EXERCISE AIM
What you need to do is retype every entry exactly as written.

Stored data
[Start of Attachment]

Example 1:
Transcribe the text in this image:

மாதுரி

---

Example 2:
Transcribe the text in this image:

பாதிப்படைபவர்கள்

[End of Attachment]

WRITTEN ANSWER
Example 1:
Transcribe the text in this image:

மாதுரி

---

Example 2:
Transcribe the text in this image:

பாதிப்படைபவர்கள்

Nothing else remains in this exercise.